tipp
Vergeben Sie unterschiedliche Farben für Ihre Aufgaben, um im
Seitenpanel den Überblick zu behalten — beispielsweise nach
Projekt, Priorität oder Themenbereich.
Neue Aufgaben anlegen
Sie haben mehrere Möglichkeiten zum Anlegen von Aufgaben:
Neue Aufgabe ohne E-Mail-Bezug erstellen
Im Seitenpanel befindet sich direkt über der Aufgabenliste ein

==========

Task instructions: Reproduce the listing with every occurrence of "Seitenpanel" swapped for "Seitenleiste", leaving all other text unchanged.

Task answer:
tipp
Vergeben Sie unterschiedliche Farben für Ihre Aufgaben, um im
Seitenleiste den Überblick zu behalten — beispielsweise nach
Projekt, Priorität oder Themenbereich.
Neue Aufgaben anlegen
Sie haben mehrere Möglichkeiten zum Anlegen von Aufgaben:
Neue Aufgabe ohne E-Mail-Bezug erstellen
Im Seitenleiste befindet sich direkt über der Aufgabenliste ein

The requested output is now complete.